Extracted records
______________________________

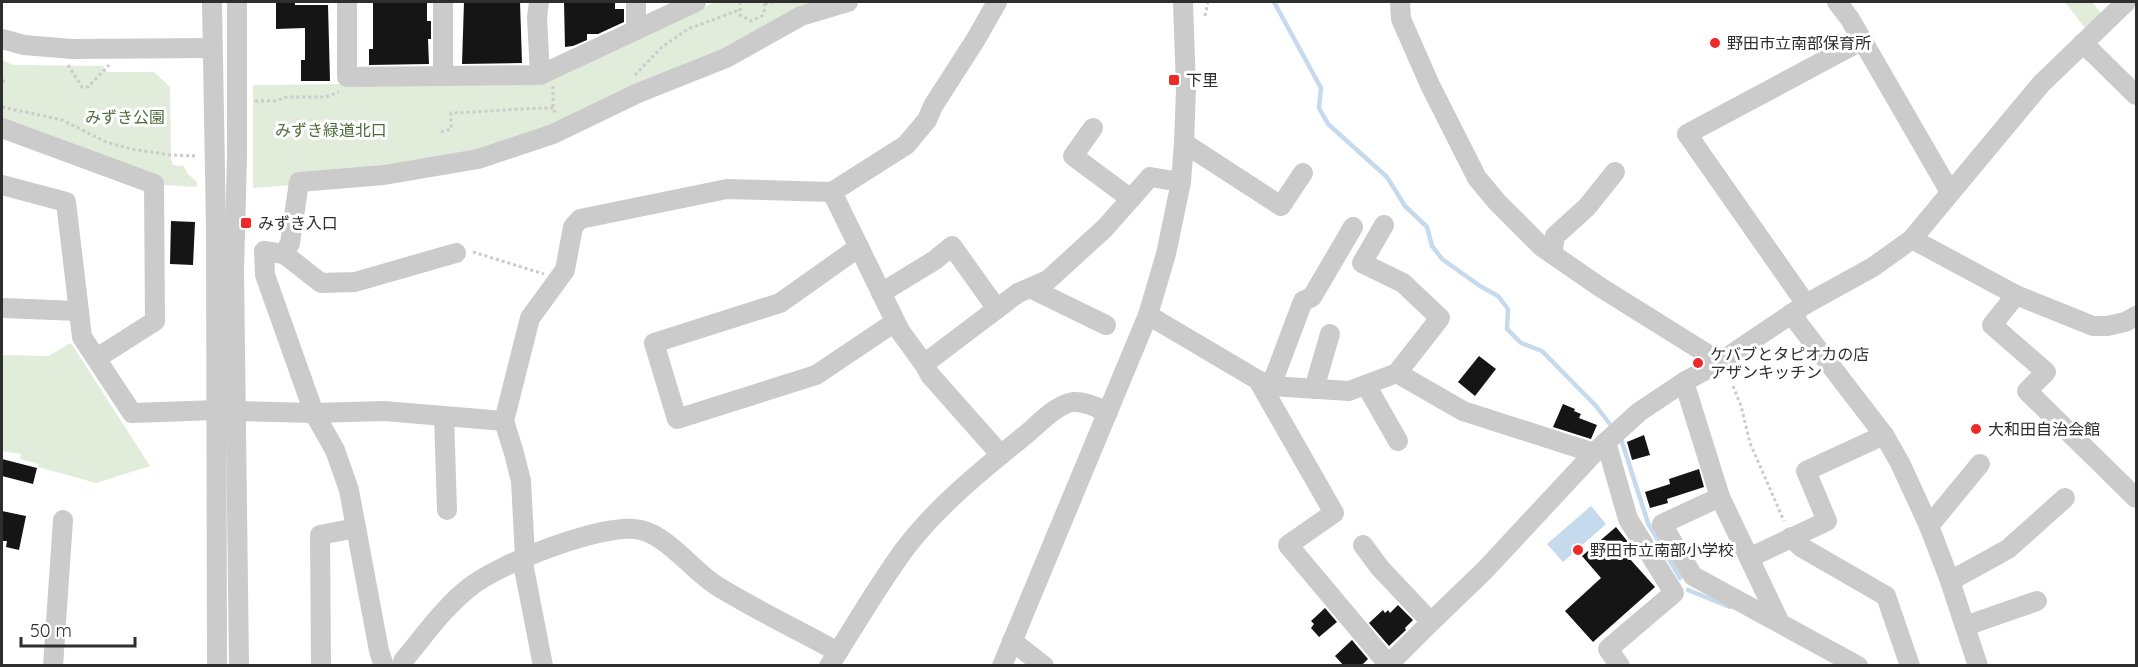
<svg xmlns="http://www.w3.org/2000/svg" width="2138" height="667" font-family="Quicksand,'Noto Sans JP',sans-serif">
<style>
.green{fill:#e2ecdb}
.water{fill:#c6daed}
.lines{fill:none;stroke-linecap:round;stroke-linejoin:round}
.stream{stroke:#c6daed;stroke-width:4.5}
.building{fill:#151515}
.path{stroke:#cbcbcb;stroke-width:3;stroke-dasharray:3 3;stroke-linecap:butt}
.minor{stroke:#cbcbcb;stroke-width:20}
.poi-dot{fill:#ed2a28;stroke:#fff;stroke-width:2}
.labels{text-anchor:middle;dominant-baseline:central;stroke-width:6;stroke-linejoin:round;paint-order:stroke}
.poi-label{font-size:16px;fill:#2e2e2e;stroke:#fff;text-anchor:start}
.park-label{font-size:16px;fill:#4c6b39;stroke:#fff}
</style>
<rect width="100%" height="100%" fill="#fff"/>
<!-- green -->
<g class="green">
<path d="M715,2h119l-138,64 -219,88 -185,31 -39,3v-103l289,-3z"/>
<path d="M2065,2h27l12,15 -16,15z"/>
<path d="M2,60l11,5 92,1 -3,3 6,3h46l16,15 1,72 2,6 11,1 3,7 10,9v5l-35,-2 -160,-65z"/>
<path d="M71,343l79,123 -54,17 -58,-16 1,-3 -19,-5 1,-5 -19,-3v-96l46,1z"/>
</g>
<!-- water -->
<path class="water" d="M1591,506l15,18 -43,38 -16,-18z"/>
<g class="lines">
<!-- stream -->
<g class="stream">
<path d="M1274,2l47,86 -2,20 9,16 59,53 18,29 22,21 5,19 10,13 38,27 18,10 10,13 -1,20 14,14 21,8 54,55 13,17"/>
<path d="M1621,439l27,84 32,55"/>
<path d="M1688,590l42,17"/>
</g>
</g>
<!-- building -->
<g class="building">
<path d="M276,2h19v3h33l2,76h-29v-21h4v-32l-29,1z"/>
<path d="M373,2h54v19h4v18h-3l1,25 -60,1v-16h4z"/>
<path d="M464,2h56l2,61 -60,1z"/>
<path d="M564,2h51v7h9v13l-26,12h-11v6l-14,6 -8,1z"/>
<path d="M171,221l24,1 -2,43 -23,-1z"/>
<path d="M1479,356l17,13 -21,27 -17,-14z"/>
<path d="M1563,404l12,5 -1,2 7,3 -2,4 18,7 -6,14 -38,-12z"/>
<path d="M1644,435l6,20 -18,5 -5,-18z"/>
<path d="M2,459l35,9 -4,16 -31,-8z"/>
<path d="M1699,469l5,18 -37,12 1,4 -18,5 -5,-16 25,-8 -1,-5z"/>
<path d="M2,511l24,5 -7,34 -13,-3 1,-6h-5z"/>
<path d="M1616,527l12,15 -7,7 34,38 -62,55 -28,-31 36,-33 -19,-22z"/>
<path d="M1398,605l15,15 -8,8 1,2 -17,16 -20,-23 14,-13 2,3 3,-3 2,3z"/>
<path d="M1325,608l12,14 -18,15 -8,-9 3,-4 -3,-3z"/>
<path d="M1352,640l16,19 -7,7h-17l-9,-10z"/>
</g>
<g class="lines">
<!-- path -->
<g class="path">
<path d="M740,2v13l11,6 11,-5 3,-7 -1,-7"/>
<path d="M765,4l9,-2"/>
<path d="M1205,16l3,-14"/>
<path d="M68,65l14,22h6l21,-22"/>
<path d="M635,75l27,-28 26,-18 51,-19"/>
<path d="M2,81h3"/>
<path d="M553,86v22l3,6"/>
<path d="M255,101h21l10,-4h39l14,-5"/>
<path d="M2,107l60,13 44,22 25,7 40,6 27,1"/>
<path d="M441,132l10,-3v-16c34,-1 68,-5 102,-5"/>
<path d="M473,252l71,22"/>
<path d="M1733,386l8,20 9,37 34,78"/>
</g>
<!-- minor -->
<g class="minor">
<path d="M212,2l4,226 1,438"/>
<path d="M237,2v154l-3,114 5,396"/>
<path d="M347,2v75l193,-2 156,-73"/>
<path d="M443,2v74"/>
<path d="M539,2l-2,15 3,58"/>
<path d="M1400,2l1,17 29,66 47,93 20,24 45,45 58,40 120,75"/>
<path d="M1837,2l13,17 100,173"/>
<path d="M636,29v-27"/>
<path d="M2,39l22,6 48,4 140,-1"/>
<path d="M2083,43l53,52"/>
<path d="M2,128l152,56 1,137 -58,37"/>
<path d="M1093,128l-20,28 58,43"/>
<path d="M1184,143l97,63 22,-33"/>
<path d="M2,185l64,17 16,135 50,76 85,-3"/>
<path d="M832,192l68,139 24,33 6,11 71,80"/>
<path d="M1384,225l-22,38 41,20 37,35 -43,55"/>
<path d="M1912,239l104,56 77,31h14l18,-4 11,-6"/>
<path d="M859,247l-79,56 -126,40 23,76 139,-44 79,-53"/>
<path d="M456,253l-101,29 -34,1 -37,-29 -20,-3 1,24 49,138 70,-2 120,10"/>
<path d="M284,254l6,-11 9,-61 85,-7 94,-16 75,-25 85,-41 88,-35 75,-42 47,-14"/>
<path d="M1552,254l3,-18 32,-29 28,-35"/>
<path d="M1030,288l76,37"/>
<path d="M881,293l54,-33 17,-14 45,63"/>
<path d="M2016,295l-24,30 54,47 -19,19 109,107"/>
<path d="M1806,304l-119,-170 174,-93"/>
<path d="M2,308l77,3"/>
<path d="M1791,314l93,121 16,28 29,63 21,55 28,85"/>
<path d="M1148,315l110,65 76,133 -46,32 100,119"/>
<path d="M924,364l94,-71 30,-13 57,-52 45,-51 31,5"/>
<path d="M1258,380l13,6 78,5 48,-18 66,38 131,42"/>
<path d="M1684,382l36,115 60,126"/>
<path d="M1366,385l32,56"/>
<path d="M1271,386l32,-85 9,-4 41,-70"/>
<path d="M1314,389l16,-55"/>
<path d="M234,411l80,2 21,37 14,40 30,161 5,15"/>
<path d="M444,416l3,94"/>
<path d="M1606,442l22,77 46,74 -66,56 12,17"/>
<path d="M1720,497l-58,27 31,52 165,90"/>
<path d="M1929,526l51,-62"/>
<path d="M1791,537l10,10 85,49 24,70"/>
<path d="M1363,545l17,23 51,54 -44,44"/>
<path d="M525,556l-4,-75 -7,-28 -10,-32 26,-103 35,-48 8,-43 7,-8 147,-30 105,3 74,-47 21,-25 6,-14 43,-67 21,-37"/>
<path d="M522,558l21,108"/>
<path d="M1749,558l78,-37 -21,-50 78,-36"/>
<path d="M1950,581l58,-32 57,-51"/>
<path d="M1431,622l54,-52 109,-117 45,-41 45,-30 36,-20 86,-58 67,-37 39,-28 129,-155 85,-82"/>
<path d="M1965,626l72,-25"/>
<path d="M1012,641l32,25"/>
<path d="M403,661c21,-25 41,-54 67,-74 28,-23 136,-66 171,-57 28,7 52,41 76,56 39,24 81,44 121,66"/>
<path d="M53,666l10,-146"/>
<path d="M321,666l-1,-131 36,-7"/>
<path d="M829,666c25,-39 48,-79 75,-116 33,-44 78,-80 120,-114 14,-11 31,-31 49,-34 12,-1 24,6 35,10"/>
<path d="M1002,666l146,-351 18,-61 15,-72 3,-39 2,-54 -3,-87"/>
</g>
</g>
<!-- markers -->
<g class="poi-dot">
<circle cx="1715" cy="43" r="6"/>
<rect x="1168" y="74" width="12" height="12" rx="3"/>
<rect x="240" y="217" width="12" height="12" rx="3"/>
<circle cx="1698" cy="363" r="6"/>
<circle cx="1976" cy="429" r="6"/>
<circle cx="1578" cy="550" r="6"/>
</g>
<g class="labels">
<!-- poi labels -->
<g class="poi-label">
<text x="1727" y="43">野田市立南部保育所</text>
<text x="1186" y="80">下里</text>
<text x="258" y="223">みずき入口</text>
<text x="1710" y="354">ケバブとタピオカの店<tspan x="1710" dy="18">アザンキッチン</tspan></text>
<text x="1988" y="429">大和田自治会館</text>
<text x="1590" y="550">野田市立南部小学校</text>
</g>
<!-- park labels -->
<g class="park-label">
<text x="125" y="117">みずき公園</text>
<text x="331" y="130">みずき緑道北口</text>
</g>
</g>
<!-- border -->
<rect width="2138" height="667" fill="none" stroke="#2e2e2e" stroke-width="6"/>
<!-- scale -->
<path d="M21 637v9h114v-9" fill="none" stroke="#2e2e2e" stroke-width="3"/>
<text x="30" y="637" font-size="18" fill="#2e2e2e" stroke="#ffffff" stroke-width="4.5" paint-order="stroke">50 m</text>
</svg>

______________________________

- Assignment -
Lines with the word "round" in them should be copied from the preceding records.

- Response to the exercise -
.lines{fill:none;stroke-linecap:round;stroke-linejoin:round}
.labels{text-anchor:middle;dominant-baseline:central;stroke-width:6;stroke-linejoin:round;paint-order:stroke}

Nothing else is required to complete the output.